READ MORE: Return of the Repressed: William Friedkin’s ‘Cruising’
He also connected Spielberg with Randy Jurgensen, one of the behind-the-scenes heroes of the New York cop-movie genre in the ’70s. An NYPD detective for two decades, Jurgensen was part of the “Seven-Ups” squad that inspired D’Antoni’s 1973 film of the same title, and a technical advisor on “The French Connection” and numerous other films of the era. Jurgensen has clear memories of his encounters with Spielberg: “I found myself being interviewed by a very young, thin gentleman with glasses, and he had lots of questions,” he said. “I didn’t know who he was, because Steven Spielberg wasn’t Steven Spielberg back then, you know? We talked about police work, and he wanted to see some of the locations where these things happened back in the ’60s, so I took him to a few.”
Specifically, Jurgensen took Spielberg to the sites of a series of murders in which gay men were slain by a pair of killers who impersonated cops. “I learned so much on ‘The French Connection,’ ” Jurgensen said, “and one of those things was that if a movie is based on reality and something that actually happened, let’s go and see where it went down. So Spielberg wanted to see where this all took place.”
Spielberg also wanted to know about police interrogation procedures. “He said, ‘How would you do this?’ and I put him up against a wall,” Jurgensen said. “I went top to bottom [frisking him], and I kept telling him, ‘Whatever the situation is, I must now be in control of it. I have to be in control.’ The way I’m saying that to you is the way I said it to Spielberg, and to this day he tells people I scared him during that interview!”
Even with all this first-hand preparation, Spielberg’s involvement with “Cruising” ended during the writing stage. “We just couldn’t come up with a script that met with my satisfaction,” D’Antoni said, “or even how to get around the mutilating of the genitals, which was such a big part of the original story. So we decided to abandon the project, and figured we’d go on to do something else together some other day, and Steven went back to LA.”
Given the filmography that followed, it’s hard to imagine Spielberg at the helm of a film involving genital mutilation, or the hardcore sexual material that initially got Friedkin’s “Cruising” slapped with an X rating. (“There might have been a shark running around in the damn club!” Friedkin joked in a 2013 Huffington Post interview.) Spielberg himself has never spoken publicly about his involvement with the project, but he’s better known for pushing the boundaries of PG with “Jaws” and “Indiana Jones and the Temple of Doom,” and while the director hasn’t hesitated to delve into the darker periods of our history — as in the unstinting wartime dramas “Schindler’s List” and “Saving Private Ryan” — his work is marked overall by a sense of hope and optimism regarding human nature.
Indeed, a more upbeat project based on a true-crime case would soon beckon him.

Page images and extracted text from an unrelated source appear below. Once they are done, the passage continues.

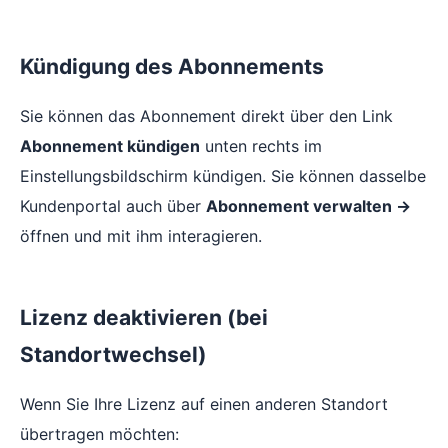
Kündigung des Abonnements
Sie können das Abonnement direkt über den Link
Abonnement kündigen
unten rechts im
Einstellungsbildschirm kündigen. Sie können dasselbe
Kundenportal auch über
Abonnement verwalten →
öffnen und mit ihm interagieren.
Lizenz deaktivieren (bei
Standortwechsel)
Wenn Sie Ihre Lizenz auf einen anderen Standort
übertragen möchten:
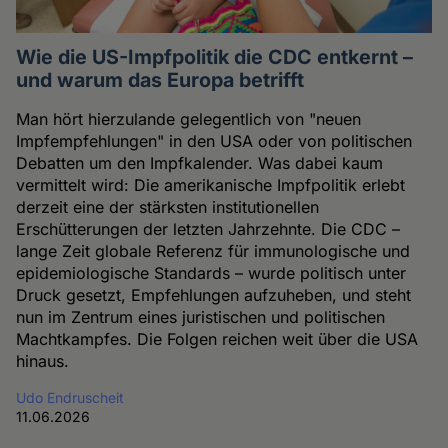
Wie die US-Impfpolitik die CDC entkernt –
und warum das Europa betrifft
Man hört hierzulande gelegentlich von "neuen
Impfempfehlungen" in den USA oder von politischen
Debatten um den Impfkalender. Was dabei kaum
vermittelt wird: Die amerikanische Impfpolitik erlebt
derzeit eine der stärksten institutionellen
Erschütterungen der letzten Jahrzehnte. Die CDC –
lange Zeit globale Referenz für immunologische und
epidemiologische Standards – wurde politisch unter
Druck gesetzt, Empfehlungen aufzuheben, und steht
nun im Zentrum eines juristischen und politischen
Machtkampfes. Die Folgen reichen weit über die USA
hinaus.
Udo Endruscheit
11.06.2026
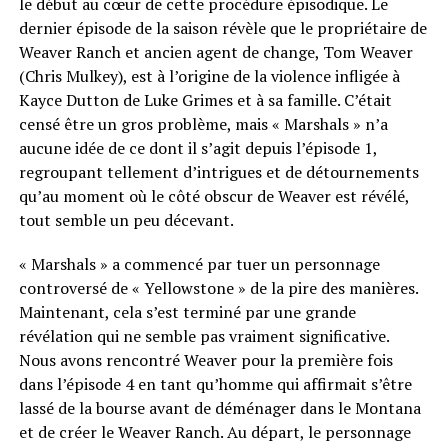
le début au cœur de cette procédure épisodique. Le
dernier épisode de la saison révèle que le propriétaire de
Weaver Ranch et ancien agent de change, Tom Weaver
(Chris Mulkey), est à l’origine de la violence infligée à
Kayce Dutton de Luke Grimes et à sa famille. C’était
censé être un gros problème, mais « Marshals » n’a
aucune idée de ce dont il s’agit depuis l’épisode 1,
regroupant tellement d’intrigues et de détournements
qu’au moment où le côté obscur de Weaver est révélé,
tout semble un peu décevant.
« Marshals » a commencé par tuer un personnage
controversé de « Yellowstone » de la pire des manières.
Maintenant, cela s’est terminé par une grande
révélation qui ne semble pas vraiment significative.
Nous avons rencontré Weaver pour la première fois
dans l’épisode 4 en tant qu’homme qui affirmait s’être
lassé de la bourse avant de déménager dans le Montana
et de créer le Weaver Ranch. Au départ, le personnage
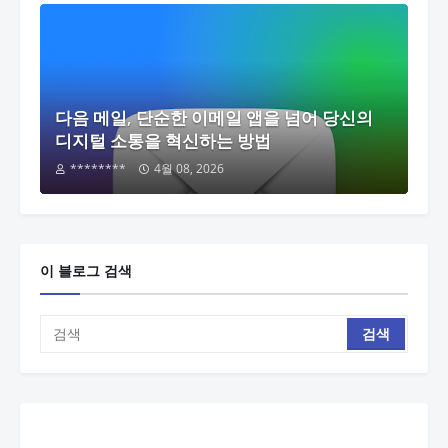
다음 메일, 단순한 이메일 앱을 넘어 당신의
디지털 소통을 혁신하는 방법
********
4월 08, 2026
이 블로그 검색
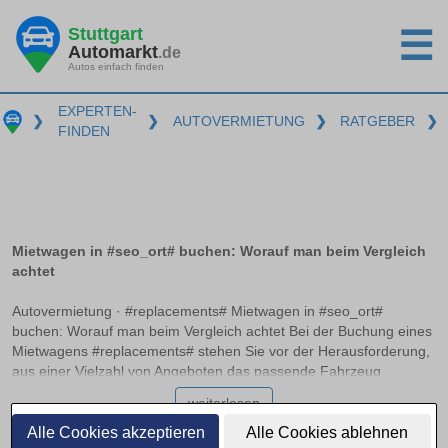
Stuttgart
☰
Automarkt
.de
Autos einfach finden
EXPERTEN-
❯
❯
AUTOVERMIETUNG
❯
RATGEBER
❯
FINDEN
Mietwagen in #seo_ort# buchen: Worauf man beim Vergleich
achtet
Autovermietung · #replacements# Mietwagen in #seo_ort#
buchen: Worauf man beim Vergleich achtet Bei der Buchung eines
Mietwagens #replacements# stehen Sie vor der Herausforderung,
aus einer Vielzahl von Angeboten das passende Fahrzeug
auszuwählen. Neben unterschiedlichen Preisen und
weiterlesen
Fahrzeugmodellen gibt es zahlreiche Aspekte wie die
Vollkaskoversicherung ohne Selbstbeteiligung und mögliche
Alle Cookies akzeptieren
Alle Cookies ablehnen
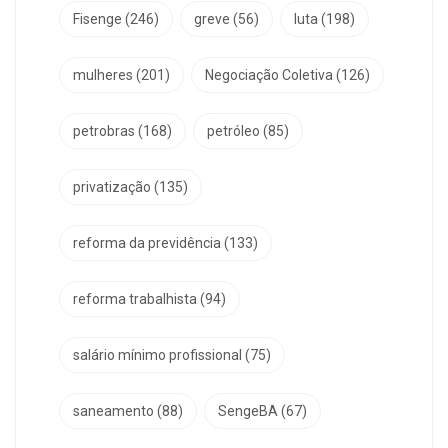
Fisenge
(246)
greve
(56)
luta
(198)
mulheres
(201)
Negociação Coletiva
(126)
petrobras
(168)
petróleo
(85)
privatização
(135)
reforma da previdência
(133)
reforma trabalhista
(94)
salário mínimo profissional
(75)
saneamento
(88)
SengeBA
(67)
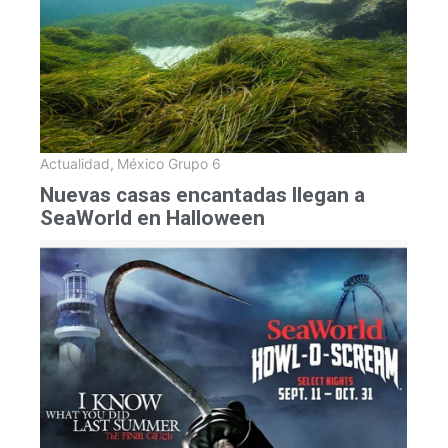
Actualidad
,
México Grupo 6
Nuevas casas encantadas llegan a
SeaWorld en Halloween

About two months after Spielberg departed New York, D’Antoni got a phone call from producer Richard D. Zanuck, who had been running 20th Century Fox when D’Antoni began work on “The French Connection” there. “He and [producer] David Brown wanted to know about Spielberg,” D’Antoni recalled, “so I had lunch with David in New York. He said, ‘I know you were with him for about a month,’ and I told him Spielberg was terrific, and knew everything he wanted to do with ‘Cruising.’”
Shortly thereafter, D’Antoni read that Zanuck and Brown had hired Spielberg to make his big screen directorial debut on 1974’s “The Sugarland Express,” inspired by a real-life couple who led a lengthy police chase through Texas. “Not on my say-so alone; I’m sure 100 other things were involved. But it was a reconfirmation of Steve being such a nice guy as well as a talented kid.”